Agent systems using guardrails input output loop infinitely when tool errors are swallowed, subagent budgets have no hard cap, and human-in-the-loop gates are bypassed under latency pressure.
Resources
- OWASP LLM Top 10
- NeMo Guardrails documentation
- Guardrails AI framework
- Microsoft Prompt Shields documentation
- Red teaming LLM applications
Frequently asked questions
What are guardrails for LLM agents?
Guardrails are validation and filtering layers that sit before and after the model. Input guardrails scan user messages and retrieved context for prompt injection, PII, and policy violations. Output guardrails validate responses against schemas, redact sensitive data, and block harmful or off-topic content before it reaches the user or triggers side effects.

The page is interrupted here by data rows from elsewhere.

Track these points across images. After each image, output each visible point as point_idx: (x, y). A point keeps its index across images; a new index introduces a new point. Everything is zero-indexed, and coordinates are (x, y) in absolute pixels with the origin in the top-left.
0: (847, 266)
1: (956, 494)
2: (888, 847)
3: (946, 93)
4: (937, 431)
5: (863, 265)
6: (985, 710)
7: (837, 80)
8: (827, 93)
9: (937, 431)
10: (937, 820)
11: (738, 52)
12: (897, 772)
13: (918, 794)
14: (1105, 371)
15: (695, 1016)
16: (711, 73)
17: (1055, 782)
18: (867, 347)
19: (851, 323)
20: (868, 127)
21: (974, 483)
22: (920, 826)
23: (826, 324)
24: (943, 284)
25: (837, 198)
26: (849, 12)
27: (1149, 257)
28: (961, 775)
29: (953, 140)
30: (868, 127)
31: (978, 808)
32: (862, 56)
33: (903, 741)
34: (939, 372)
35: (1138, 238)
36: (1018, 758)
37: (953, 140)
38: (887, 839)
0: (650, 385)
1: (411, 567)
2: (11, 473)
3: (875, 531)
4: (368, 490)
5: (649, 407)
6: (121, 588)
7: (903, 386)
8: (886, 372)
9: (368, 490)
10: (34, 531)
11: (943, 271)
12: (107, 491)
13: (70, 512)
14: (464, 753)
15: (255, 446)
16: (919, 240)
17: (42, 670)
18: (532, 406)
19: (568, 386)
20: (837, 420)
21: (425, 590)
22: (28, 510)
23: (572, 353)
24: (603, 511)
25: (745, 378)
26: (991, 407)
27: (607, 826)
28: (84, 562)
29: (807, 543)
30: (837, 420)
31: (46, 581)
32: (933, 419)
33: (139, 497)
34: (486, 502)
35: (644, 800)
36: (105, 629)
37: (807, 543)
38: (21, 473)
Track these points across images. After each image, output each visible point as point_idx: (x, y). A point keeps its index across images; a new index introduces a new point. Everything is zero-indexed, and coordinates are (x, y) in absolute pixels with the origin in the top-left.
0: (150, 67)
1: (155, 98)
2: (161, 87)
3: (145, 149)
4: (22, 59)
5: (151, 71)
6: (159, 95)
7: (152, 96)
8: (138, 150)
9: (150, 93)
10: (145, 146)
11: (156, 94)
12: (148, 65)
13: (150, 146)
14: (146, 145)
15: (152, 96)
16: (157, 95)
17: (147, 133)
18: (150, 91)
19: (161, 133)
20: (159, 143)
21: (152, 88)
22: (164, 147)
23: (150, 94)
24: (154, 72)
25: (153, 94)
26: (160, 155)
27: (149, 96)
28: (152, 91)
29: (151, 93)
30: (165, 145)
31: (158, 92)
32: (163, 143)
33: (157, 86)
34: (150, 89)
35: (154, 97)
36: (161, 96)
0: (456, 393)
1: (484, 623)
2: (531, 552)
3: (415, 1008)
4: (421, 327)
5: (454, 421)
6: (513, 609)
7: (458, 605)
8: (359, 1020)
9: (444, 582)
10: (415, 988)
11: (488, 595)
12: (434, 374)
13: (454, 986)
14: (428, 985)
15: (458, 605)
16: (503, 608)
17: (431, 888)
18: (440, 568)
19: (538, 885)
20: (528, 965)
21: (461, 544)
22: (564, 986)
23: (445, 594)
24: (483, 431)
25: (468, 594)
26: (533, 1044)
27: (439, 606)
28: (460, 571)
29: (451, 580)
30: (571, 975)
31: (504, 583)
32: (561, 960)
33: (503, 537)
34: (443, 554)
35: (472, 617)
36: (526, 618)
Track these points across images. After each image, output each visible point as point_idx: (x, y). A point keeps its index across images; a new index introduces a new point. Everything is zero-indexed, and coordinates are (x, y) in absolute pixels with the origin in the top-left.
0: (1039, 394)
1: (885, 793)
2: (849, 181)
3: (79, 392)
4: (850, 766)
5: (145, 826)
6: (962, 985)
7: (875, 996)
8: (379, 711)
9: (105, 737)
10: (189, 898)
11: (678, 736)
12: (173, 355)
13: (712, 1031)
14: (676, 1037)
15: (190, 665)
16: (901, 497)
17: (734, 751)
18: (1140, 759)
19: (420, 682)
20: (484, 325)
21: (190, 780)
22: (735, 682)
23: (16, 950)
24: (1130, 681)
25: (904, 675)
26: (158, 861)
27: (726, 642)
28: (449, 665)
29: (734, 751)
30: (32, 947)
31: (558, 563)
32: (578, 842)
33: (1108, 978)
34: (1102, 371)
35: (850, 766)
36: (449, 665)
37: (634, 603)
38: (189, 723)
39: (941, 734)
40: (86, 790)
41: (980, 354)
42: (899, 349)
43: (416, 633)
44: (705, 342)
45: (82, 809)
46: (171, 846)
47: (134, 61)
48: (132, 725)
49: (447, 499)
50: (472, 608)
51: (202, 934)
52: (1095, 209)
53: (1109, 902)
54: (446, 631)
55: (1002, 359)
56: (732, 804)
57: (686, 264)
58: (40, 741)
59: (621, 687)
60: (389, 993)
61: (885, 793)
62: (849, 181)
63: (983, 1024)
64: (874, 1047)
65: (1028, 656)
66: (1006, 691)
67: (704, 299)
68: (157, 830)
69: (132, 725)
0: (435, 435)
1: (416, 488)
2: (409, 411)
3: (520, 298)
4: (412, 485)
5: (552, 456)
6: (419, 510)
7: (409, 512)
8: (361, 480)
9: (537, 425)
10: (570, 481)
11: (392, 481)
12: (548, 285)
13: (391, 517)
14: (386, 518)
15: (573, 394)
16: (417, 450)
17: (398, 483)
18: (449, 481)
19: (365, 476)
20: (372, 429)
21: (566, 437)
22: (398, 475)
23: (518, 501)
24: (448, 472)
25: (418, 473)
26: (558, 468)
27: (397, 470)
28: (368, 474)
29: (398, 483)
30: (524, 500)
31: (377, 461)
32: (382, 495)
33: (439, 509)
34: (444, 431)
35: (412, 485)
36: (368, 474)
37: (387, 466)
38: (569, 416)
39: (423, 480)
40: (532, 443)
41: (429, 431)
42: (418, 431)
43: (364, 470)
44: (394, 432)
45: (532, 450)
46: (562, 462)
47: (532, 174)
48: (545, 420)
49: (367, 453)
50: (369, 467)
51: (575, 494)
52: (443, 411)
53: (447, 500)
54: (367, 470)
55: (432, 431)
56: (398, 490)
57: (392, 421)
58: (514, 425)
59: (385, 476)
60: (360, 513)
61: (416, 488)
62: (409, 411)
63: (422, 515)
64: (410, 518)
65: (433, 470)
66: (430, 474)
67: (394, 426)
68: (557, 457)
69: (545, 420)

Should guardrails run before or after the LLM?
Both. Input guardrails run before the model sees the message and before tool results enter context. Output guardrails run on the model's response and on tool call arguments before execution. Side-effect guardrails run immediately before irreversible tool calls regardless of what the model said.
Can guardrails replace prompt engineering for safety?
No. Prompts set behavioral intent; guardrails enforce hard limits. A system prompt saying 'never share passwords' is not enforceable — an output filter that regex-matches credential patterns and blocks the response is. Use both, but trust guardrails for anything compliance-critical.